● **Document**:
/---

My first encounter with Jennifer and Jessie Clavin was nearly two years ago and involved the tossing of mic stands, a lot of pushing, broken glass, and people falling on my head. I found it was so exhilarating that I bought a T-shirt and a 7-inch single immediately after the gig. The sisters, better known as Bleached, are an L.A.-based punk rock band that embodies that carefree abandon you feel, driving around on a summer’s day with the windows down, blasting your favorite songs on your way to the beach or a backyard party. Recognized for their gritty honesty and the power in simplicity, Bleached teach classic life lessons through songs that you want to relearn over and over. Plus, who isn’t a sucker for that fuzzy lo-fi garage sound that seems to be so ubiquitous yet near impossible to nail? (Bleached, for the record, hit the target every single time.)

The sisters have grown in many ways since starting their first garage ban, Mika Miko, in the Valley, and the new Bleached album​―their debut, called Ride Your Heart​―is clearly a result of such maturity. The songs maintain their punk soul, but they’re rock ‘n’ roll in a way that one’s Kinks-loving parents might even enjoy, if perhaps only in small doses. While displaying growth both musically and lyrically, some things never change, though; Bleached still remain true to themselves with live shows more frenetic than ever. In anticipation of Ride Your Heart, which comes out on April 2 via Dead Oceans, Anthem sat down with the two to dive into their roots  and discuss their future.

What’s up guys, how have you two been these days?

Jennifer Clavin: We have been good, just super busy and excited about the new record coming out.

Alright, so let’s start from the early days. What sort of role did growing up in the Valley play in your musical development growing up? Do you think being somewhat isolated from the big city was a key element to your creativity when first getting started with music?

Jessie Clavin: Yes, being isolated was kinda the main thing. We only had each other to play with and a lot of free time.

What about your parents, did they listen to anything around the house that may have caught onto you two back then? Your dad used to be in a band, right? So I guess you had the family support to keep doing music.

Jessie: Our Mom would always listen to Linda Ronstadt and Patsy Cline, singing loud around the house, and our parents would play together sometimes. We had instruments that our dad made laying around the house, and he bought me an acoustic guitar when I was seven so I feel lucky for that.

And being distanced from a lot of the main venues probably made going to shows that much more fun, I’d assume? I feel like a lot of kids who grow up in the middle of the city don’t always realize how good they have it as far as convenience to shows.

Jennifer: Yeah, to get to Hollywood would require, like, a two-hour bus ride, which we would do, and it always ended up being so fun. But then we usually would get stuck out there and have to find a friends house to sleep at. We would, a lot of times, just go to a backyard show somewhere in the Valley. Those would be so fun.

\---

● **Stored items**:
/---

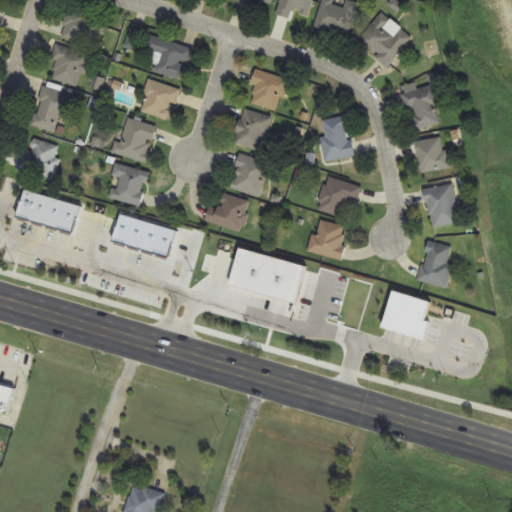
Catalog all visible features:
building: (0, 1)
building: (260, 2)
building: (295, 8)
building: (0, 12)
building: (337, 16)
building: (83, 29)
building: (385, 40)
building: (170, 57)
road: (18, 60)
road: (314, 63)
building: (72, 65)
building: (268, 91)
building: (161, 101)
road: (210, 101)
building: (423, 106)
building: (52, 110)
building: (253, 130)
building: (136, 140)
building: (337, 140)
building: (433, 155)
building: (40, 158)
building: (250, 176)
building: (129, 185)
building: (338, 196)
building: (443, 206)
building: (49, 213)
building: (230, 213)
building: (144, 237)
building: (329, 239)
building: (437, 265)
road: (233, 307)
road: (167, 318)
road: (184, 323)
road: (255, 345)
road: (347, 369)
road: (255, 374)
building: (6, 398)
road: (113, 426)
road: (238, 443)
building: (145, 500)
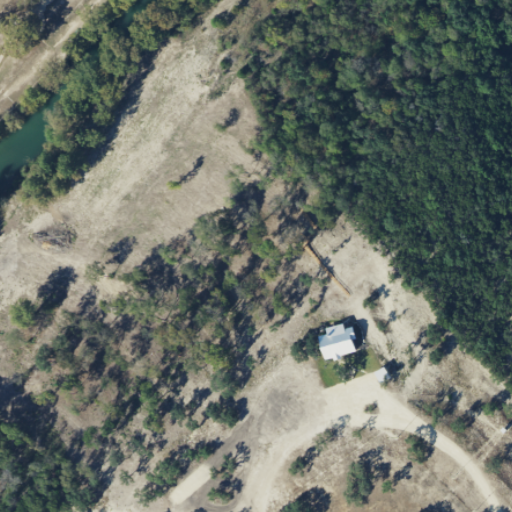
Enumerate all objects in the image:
river: (82, 81)
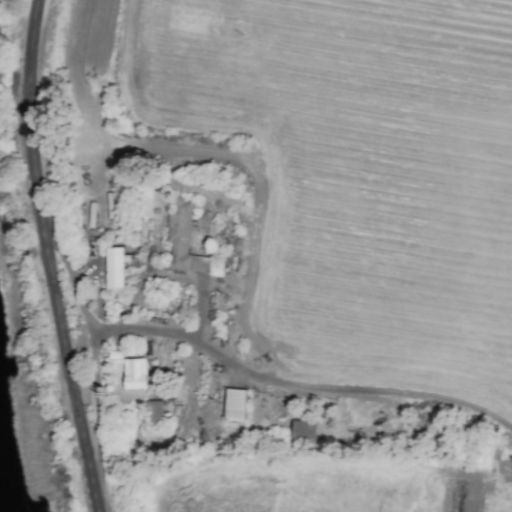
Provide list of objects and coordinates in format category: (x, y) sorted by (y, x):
building: (182, 240)
crop: (291, 251)
road: (47, 257)
building: (114, 270)
road: (93, 355)
building: (135, 374)
road: (299, 390)
building: (235, 406)
building: (153, 412)
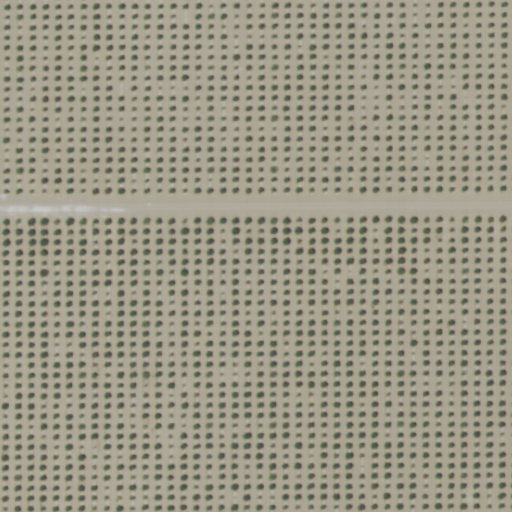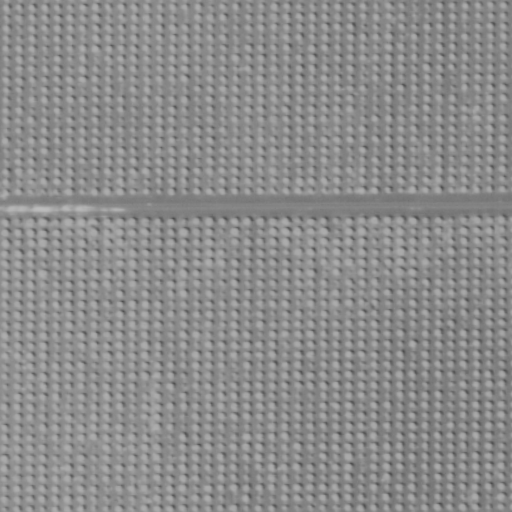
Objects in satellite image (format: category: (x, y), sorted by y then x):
crop: (256, 255)
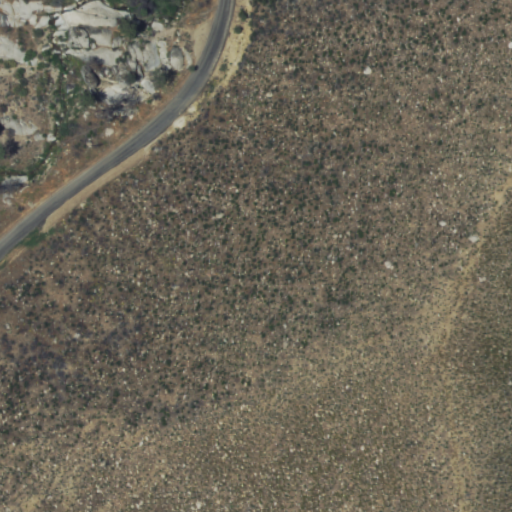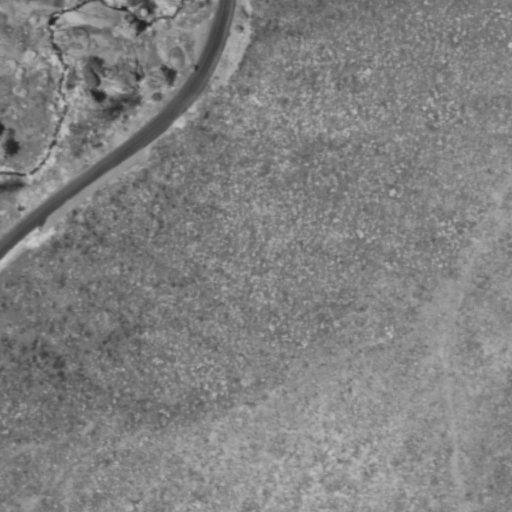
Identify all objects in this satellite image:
road: (139, 141)
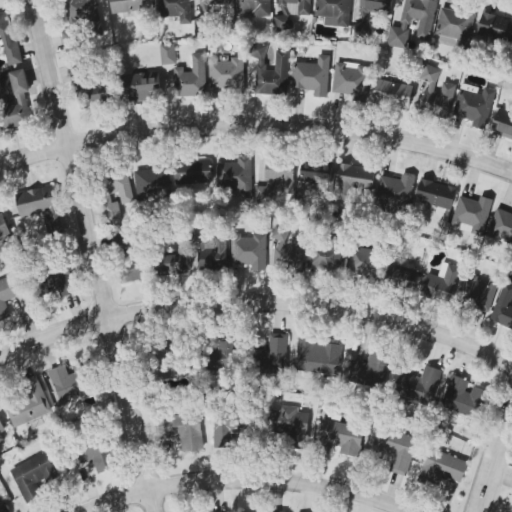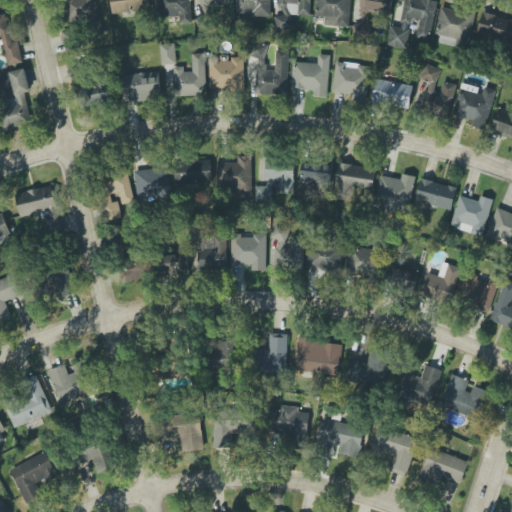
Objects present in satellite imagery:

\---

● **What to do**:
(A) Arrange the stretch of the records from their start through the line containing "river: (82, 81)" as a JSON list of strings, one string per line, with blank lines omitted. Leave the pictures out of the answer.
(B) Pick up the interview with the Clavin sisters of Bleached and continue it from the point where it stops.

● **Results of the exercise**:
(A)
[
  "Catalog all visible features:",
  "building: (0, 1)",
  "building: (260, 2)",
  "building: (295, 8)",
  "building: (0, 12)",
  "building: (337, 16)",
  "building: (83, 29)",
  "building: (385, 40)",
  "building: (170, 57)",
  "road: (18, 60)",
  "road: (314, 63)",
  "building: (72, 65)",
  "building: (268, 91)",
  "building: (161, 101)",
  "road: (210, 101)",
  "building: (423, 106)",
  "building: (52, 110)",
  "building: (253, 130)",
  "building: (136, 140)",
  "building: (337, 140)",
  "building: (433, 155)",
  "building: (40, 158)",
  "building: (250, 176)",
  "building: (129, 185)",
  "building: (338, 196)",
  "building: (443, 206)",
  "building: (49, 213)",
  "building: (230, 213)",
  "building: (144, 237)",
  "building: (329, 239)",
  "building: (437, 265)",
  "road: (233, 307)",
  "road: (167, 318)",
  "road: (184, 323)",
  "road: (255, 345)",
  "road: (347, 369)",
  "road: (255, 374)",
  "building: (6, 398)",
  "road: (113, 426)",
  "road: (238, 443)",
  "building: (145, 500)",
  "Enumerate all objects in the image:",
  "river: (82, 81)"
]

(B)
When did you first start going out to shows though? Did you follow the typical story of sneaking into venues with a fake ID in high school? What bands did you see live when you were younger that really inspired you to pick up an instrument and just teach yourself?

Jessie: I started going out to shows when I was in 8th grade and we didn’t really use fake IDs because they were mostly all-ages venues. But we did make fake wristbands to get in because we either didn’t have money or didn’t want pay cover! I remember seeing T.S.O.L. for the first time and thinking they were so awesome.

Jennifer: Yeah, it was mainly all ages but I do remember my older sister gave me her old ID so I would use that every now and then.

Did any of those bands that were surrounding you at the time eventually become friends and/or mentors?

Jessie: Not really, but I didn’t really seek them out for that, either. They are still bands I listen to and admire.

Jennifer: We became friends with the bands we started playing with like at the Smell. We are all still really good friends. And the older ones were definitely mentors, like No Age and Black Lips.

What was some of the best advice you were ever told when starting out? What are some things that most people should fully understand when beginning to take their band semi seriously?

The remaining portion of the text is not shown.